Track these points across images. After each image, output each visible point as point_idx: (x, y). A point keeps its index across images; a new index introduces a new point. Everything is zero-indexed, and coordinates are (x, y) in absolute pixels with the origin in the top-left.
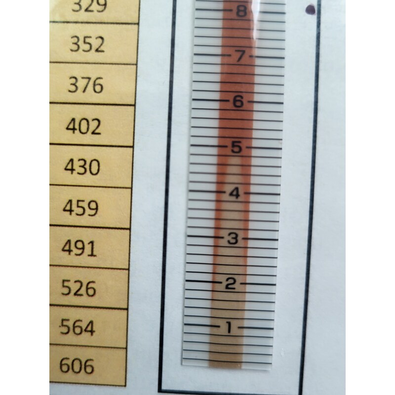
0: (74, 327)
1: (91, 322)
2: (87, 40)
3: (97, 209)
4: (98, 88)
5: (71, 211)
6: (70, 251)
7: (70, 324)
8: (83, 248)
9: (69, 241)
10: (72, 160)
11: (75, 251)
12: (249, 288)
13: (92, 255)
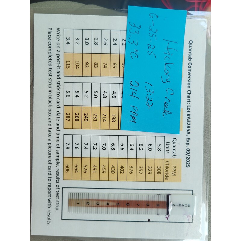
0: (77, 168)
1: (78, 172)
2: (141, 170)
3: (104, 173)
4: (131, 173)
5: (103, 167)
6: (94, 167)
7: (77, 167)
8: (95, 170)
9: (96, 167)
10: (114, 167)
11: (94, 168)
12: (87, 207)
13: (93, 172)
################
> **PROBLEM STATEMENT**
The entries are to be restated word for word, and no picture should appear in the copy.

> **REPLY**
Track these points across images. After each image, output each visible point as point_idx: (x, y). A point keeps its index across images; a new index introduces a new point. Everything is zero-indexed, and coordinates are (x, y) in absolute pixels with the origin in the top-left.
0: (74, 327)
1: (91, 322)
2: (87, 40)
3: (97, 209)
4: (98, 88)
5: (71, 211)
6: (70, 251)
7: (70, 324)
8: (83, 248)
9: (69, 241)
10: (72, 160)
11: (75, 251)
12: (249, 288)
13: (92, 255)
0: (77, 168)
1: (78, 172)
2: (141, 170)
3: (104, 173)
4: (131, 173)
5: (103, 167)
6: (94, 167)
7: (77, 167)
8: (95, 170)
9: (96, 167)
10: (114, 167)
11: (94, 168)
12: (87, 207)
13: (93, 172)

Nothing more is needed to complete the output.